社団法人を含む公益法人において、国家公務員を採用する際には天下りにならないように注意しなければいけません。

“天下り“とは元々日本の宗教である神道で使われていました。神道で使われていた天下りの意味は、神様が天界から人間が暮らす地上に降りてくることでした。そこから派生して、現在使用される天下りは、国家公務員が退職後に在職時の府省と関連する公益社団法人など民間企業に再就職することを意味します。

そもそも民間企業や公益遮断法人が、国家公務員の採用をすること自体は違法ではありません。しかし、再就職等規制に該当すると違反行為になってしまいます。そのため、国家公務員を採用する際には、再就職等規制を理解する必要があります。

今回は、社団法人など公益法人が公務員を採用する際に必ず理解しておかなければならない「天下り」や、再就職等規制と違反や対策などについて解説するので、ぜひ参考にしてみてください。

1 公益法人と天下り

公益法人と天下り

現代において、天下りとはマイナスなイメージを持っている言葉になります。国家公務員として働いていた人が国家公務員の職を辞めて転職する以外の意味が込められており、下の者の意向や都合を考えない、組織が介在した上からの一方的な押し付けが天下りとして認知されています。

なお、“上から一方的な押し付け“には、組織にとってリターンがなければ発生しません。天下りは、国家公務員を送り出す省庁などと受け入れる法人の両者の関係においてお互いにメリットが生まれる形を作り出しています。そのお互いのメリットが第3者から見た場合には、不正である場合に、国家公務員の転職が問題になります。

■ **ページ画像と抽出テキスト**
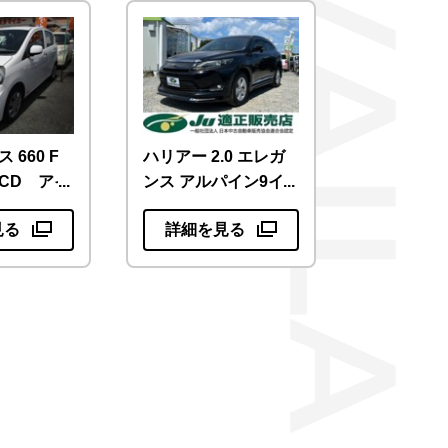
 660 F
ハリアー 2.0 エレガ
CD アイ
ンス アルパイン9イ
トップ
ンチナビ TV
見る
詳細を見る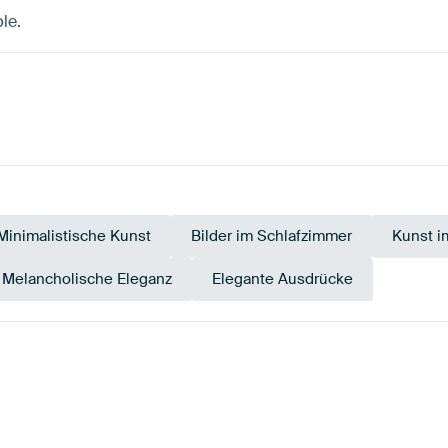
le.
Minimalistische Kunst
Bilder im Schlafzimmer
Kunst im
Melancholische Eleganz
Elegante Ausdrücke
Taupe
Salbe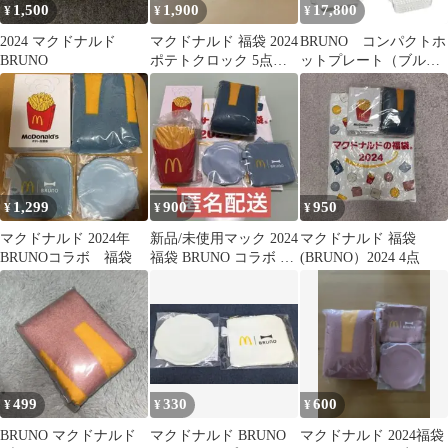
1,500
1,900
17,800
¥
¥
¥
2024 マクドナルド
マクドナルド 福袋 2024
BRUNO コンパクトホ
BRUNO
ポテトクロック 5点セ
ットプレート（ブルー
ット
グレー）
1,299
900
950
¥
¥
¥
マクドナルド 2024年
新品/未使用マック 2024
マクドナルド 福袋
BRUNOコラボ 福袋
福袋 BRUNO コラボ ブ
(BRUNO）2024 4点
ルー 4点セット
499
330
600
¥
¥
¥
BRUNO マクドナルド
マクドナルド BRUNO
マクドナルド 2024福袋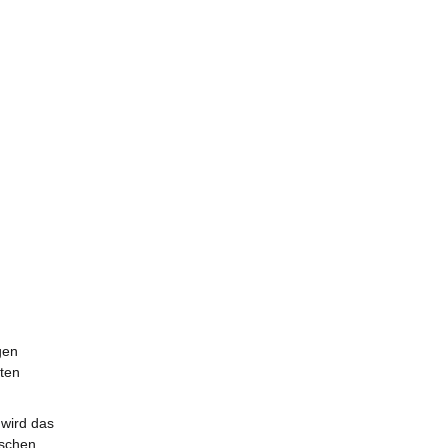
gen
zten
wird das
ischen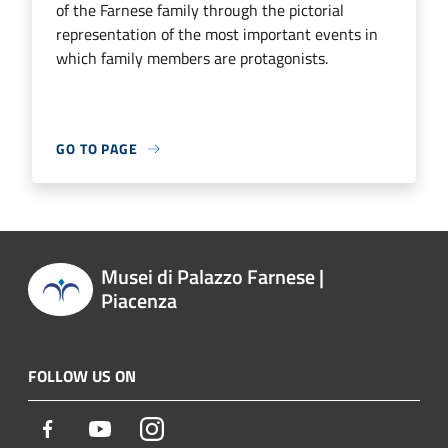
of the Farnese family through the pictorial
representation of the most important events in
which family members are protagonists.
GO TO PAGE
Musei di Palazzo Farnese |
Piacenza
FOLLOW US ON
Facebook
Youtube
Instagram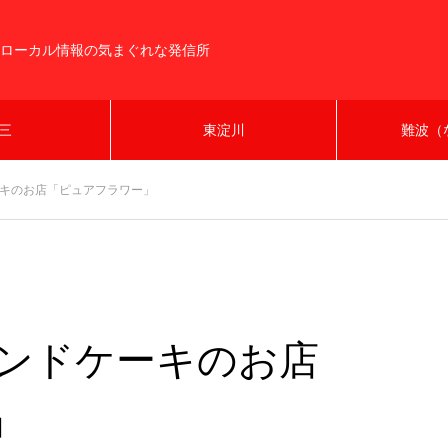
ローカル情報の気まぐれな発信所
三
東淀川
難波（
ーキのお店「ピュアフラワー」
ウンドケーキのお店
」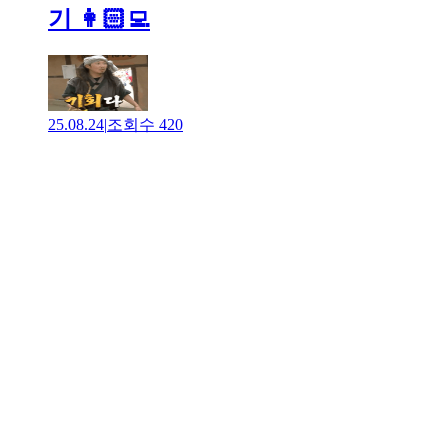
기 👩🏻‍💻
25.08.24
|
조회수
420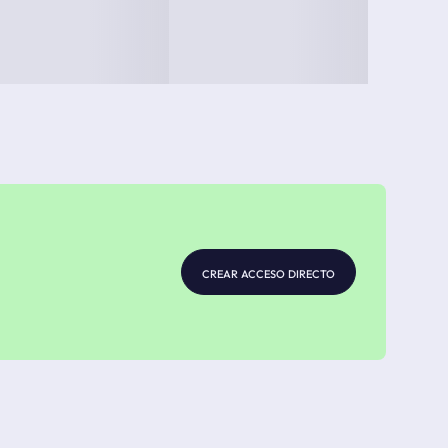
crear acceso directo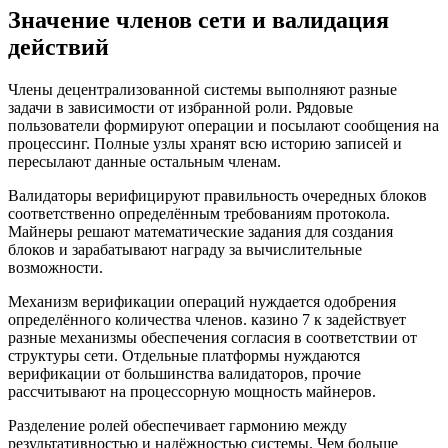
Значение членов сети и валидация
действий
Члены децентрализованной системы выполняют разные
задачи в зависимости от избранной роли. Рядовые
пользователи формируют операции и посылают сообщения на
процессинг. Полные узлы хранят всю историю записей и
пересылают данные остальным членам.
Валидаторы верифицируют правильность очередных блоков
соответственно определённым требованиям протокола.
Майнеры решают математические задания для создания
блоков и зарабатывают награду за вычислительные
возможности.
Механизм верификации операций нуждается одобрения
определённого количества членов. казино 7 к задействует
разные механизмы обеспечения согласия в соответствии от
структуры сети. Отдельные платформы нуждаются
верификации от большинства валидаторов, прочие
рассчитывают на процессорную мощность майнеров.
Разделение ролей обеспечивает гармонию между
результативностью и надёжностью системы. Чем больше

---

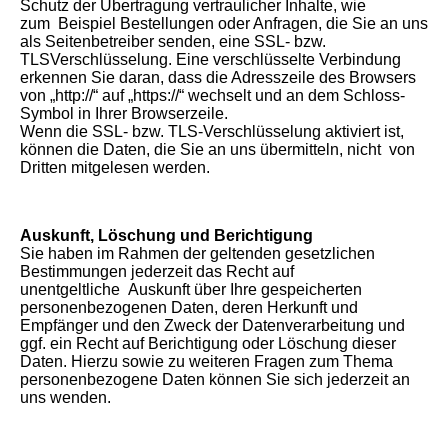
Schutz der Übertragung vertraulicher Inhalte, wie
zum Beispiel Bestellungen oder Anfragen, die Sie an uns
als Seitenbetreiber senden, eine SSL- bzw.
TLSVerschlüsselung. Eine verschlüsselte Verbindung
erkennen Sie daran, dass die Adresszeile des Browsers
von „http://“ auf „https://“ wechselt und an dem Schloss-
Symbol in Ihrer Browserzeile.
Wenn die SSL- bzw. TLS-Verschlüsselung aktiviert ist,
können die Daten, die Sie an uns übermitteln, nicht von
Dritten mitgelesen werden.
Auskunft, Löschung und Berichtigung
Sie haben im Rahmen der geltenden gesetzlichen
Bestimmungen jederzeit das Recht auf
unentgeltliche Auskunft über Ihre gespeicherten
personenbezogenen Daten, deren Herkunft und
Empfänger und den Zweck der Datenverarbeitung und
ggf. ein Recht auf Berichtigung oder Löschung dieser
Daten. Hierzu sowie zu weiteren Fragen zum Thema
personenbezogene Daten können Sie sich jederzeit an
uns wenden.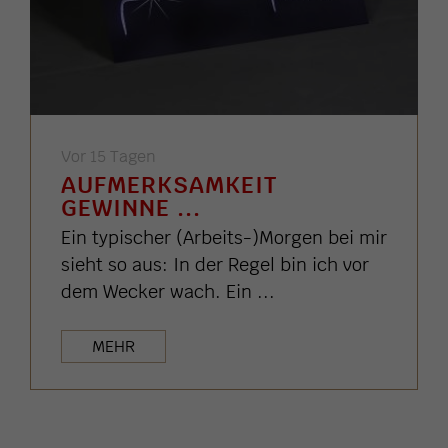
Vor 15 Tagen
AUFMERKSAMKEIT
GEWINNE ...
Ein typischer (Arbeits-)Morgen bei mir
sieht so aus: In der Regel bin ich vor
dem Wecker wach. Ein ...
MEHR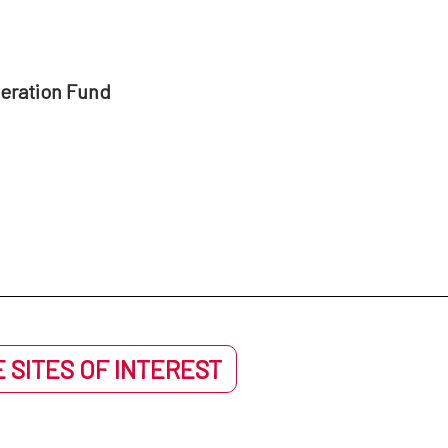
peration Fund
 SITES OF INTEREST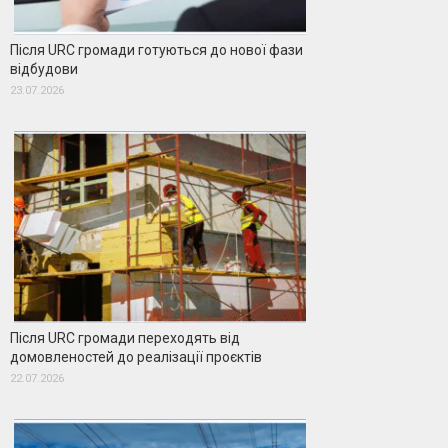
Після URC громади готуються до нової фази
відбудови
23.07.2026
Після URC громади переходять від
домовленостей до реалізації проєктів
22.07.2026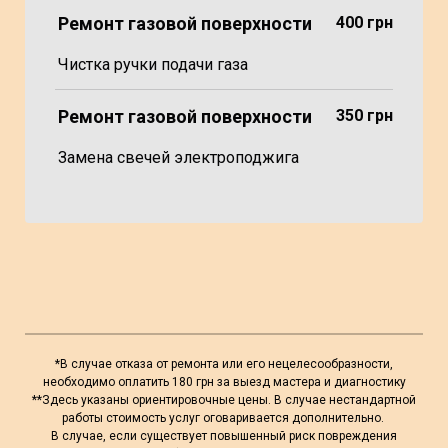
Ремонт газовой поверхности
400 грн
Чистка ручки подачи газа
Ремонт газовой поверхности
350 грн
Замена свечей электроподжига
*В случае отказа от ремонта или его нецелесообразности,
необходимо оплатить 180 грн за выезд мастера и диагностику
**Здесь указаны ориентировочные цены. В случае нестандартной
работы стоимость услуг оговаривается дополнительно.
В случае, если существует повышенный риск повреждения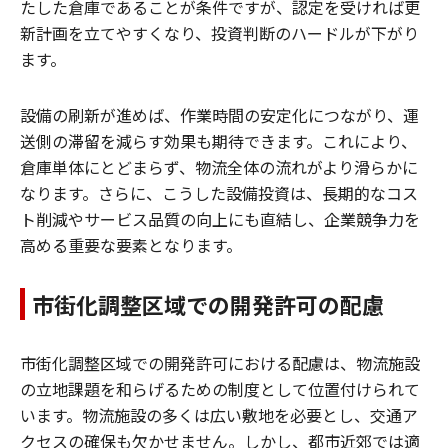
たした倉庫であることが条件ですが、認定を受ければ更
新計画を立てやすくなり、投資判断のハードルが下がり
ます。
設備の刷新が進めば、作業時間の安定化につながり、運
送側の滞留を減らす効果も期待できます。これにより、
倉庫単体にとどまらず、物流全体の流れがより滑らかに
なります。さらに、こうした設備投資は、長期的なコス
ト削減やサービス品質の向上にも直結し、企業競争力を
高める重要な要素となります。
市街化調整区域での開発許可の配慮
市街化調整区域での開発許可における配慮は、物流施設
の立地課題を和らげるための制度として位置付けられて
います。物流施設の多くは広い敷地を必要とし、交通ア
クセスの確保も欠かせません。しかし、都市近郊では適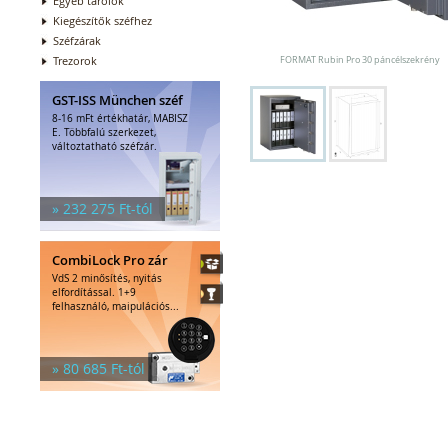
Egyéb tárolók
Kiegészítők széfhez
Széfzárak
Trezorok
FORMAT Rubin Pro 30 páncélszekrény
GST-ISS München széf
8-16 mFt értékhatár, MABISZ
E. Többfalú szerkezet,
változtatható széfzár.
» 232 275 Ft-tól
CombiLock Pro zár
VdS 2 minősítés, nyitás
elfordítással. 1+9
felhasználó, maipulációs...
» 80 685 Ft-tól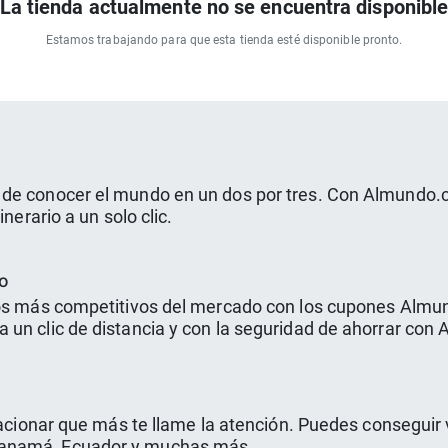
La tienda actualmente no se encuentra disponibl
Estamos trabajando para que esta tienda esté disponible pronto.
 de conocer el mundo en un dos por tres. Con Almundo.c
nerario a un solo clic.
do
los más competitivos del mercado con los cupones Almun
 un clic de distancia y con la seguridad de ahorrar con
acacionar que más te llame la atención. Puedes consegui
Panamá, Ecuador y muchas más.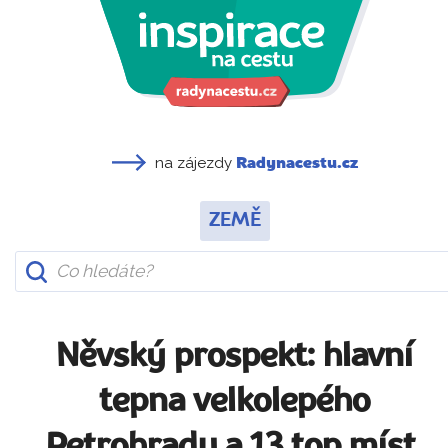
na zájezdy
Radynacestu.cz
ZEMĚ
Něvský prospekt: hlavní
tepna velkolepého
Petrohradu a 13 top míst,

--

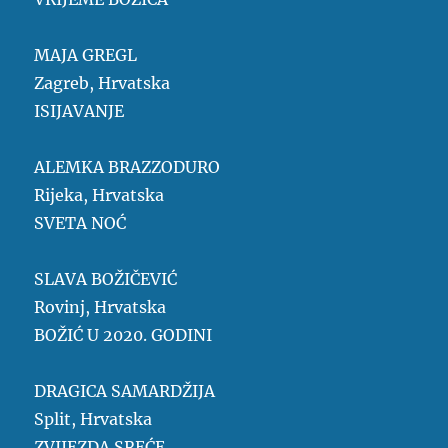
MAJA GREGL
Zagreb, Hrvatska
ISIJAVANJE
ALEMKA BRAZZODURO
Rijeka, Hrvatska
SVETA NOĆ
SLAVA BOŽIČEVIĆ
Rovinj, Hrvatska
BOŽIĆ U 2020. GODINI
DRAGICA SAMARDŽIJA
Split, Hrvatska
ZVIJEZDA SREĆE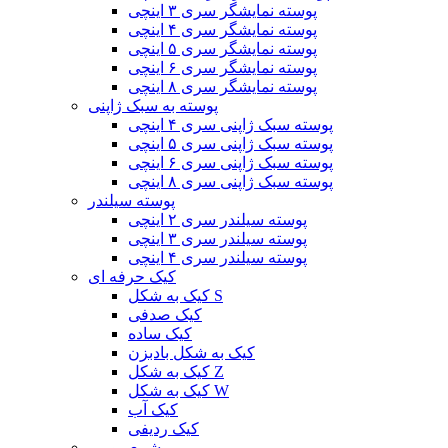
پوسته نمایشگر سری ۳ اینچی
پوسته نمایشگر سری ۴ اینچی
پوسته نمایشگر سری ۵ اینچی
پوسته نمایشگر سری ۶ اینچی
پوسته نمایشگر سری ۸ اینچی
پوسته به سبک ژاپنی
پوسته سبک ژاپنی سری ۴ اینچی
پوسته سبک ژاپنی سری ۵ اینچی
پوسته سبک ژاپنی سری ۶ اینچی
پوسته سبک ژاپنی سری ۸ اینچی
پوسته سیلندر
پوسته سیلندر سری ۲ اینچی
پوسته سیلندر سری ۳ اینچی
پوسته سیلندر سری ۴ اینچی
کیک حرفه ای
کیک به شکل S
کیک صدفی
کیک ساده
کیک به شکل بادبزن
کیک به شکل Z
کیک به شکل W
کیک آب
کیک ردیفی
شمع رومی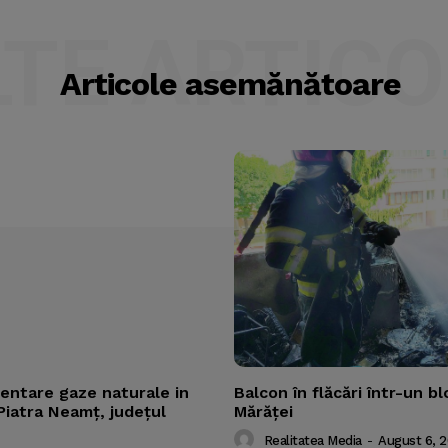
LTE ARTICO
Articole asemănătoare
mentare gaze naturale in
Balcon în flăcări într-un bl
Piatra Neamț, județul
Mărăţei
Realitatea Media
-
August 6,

■ **課題**
**A)** 天下りについての対象テキストの「社団法人を含む公益法人におい」から「制を理解する必要があります。」までを、「神様」を「神々」に置き換えて書き改めてください。
**B)** 天下りについての対象テキストによると、「天下り」という言葉は元々どの宗教で使われていたのでしょうか？
**C)** 天下りについての対象テキストを3文で要約してください。

■ **解答例**
**A)**
社団法人を含む公益法人において、国家公務員を採用する際には天下りにならないように注意しなければいけません。

“天下り“とは元々日本の宗教である神道で使われていました。神道で使われていた天下りの意味は、神々が天界から人間が暮らす地上に降りてくることでした。そこから派生して、現在使用される天下りは、国家公務員が退職後に在職時の府省と関連する公益社団法人など民間企業に再就職することを意味します。

そもそも民間企業や公益遮断法人が、国家公務員の採用をすること自体は違法ではありません。しかし、再就職等規制に該当すると違反行為になってしまいます。そのため、国家公務員を採用する際には、再就職等規制を理解する必要があります。

**B)** 日本の宗教である神道です。

**C)** 天下りは元々神道の言葉で、神様が天界から地上に降りてくることを意味していましたが、現在は国家公務員が退職後、在職時の府省と関連する法人などに再就職することを指します。民間企業などが国家公務員を採用すること自体は違法ではありませんが、再就職等規制に該当すると違反行為になります。天下りは、国家公務員を送り出す省庁などと受け入れる法人の双方にメリットが生まれる形になっており、それが第3者から見て不正である場合に問題となります。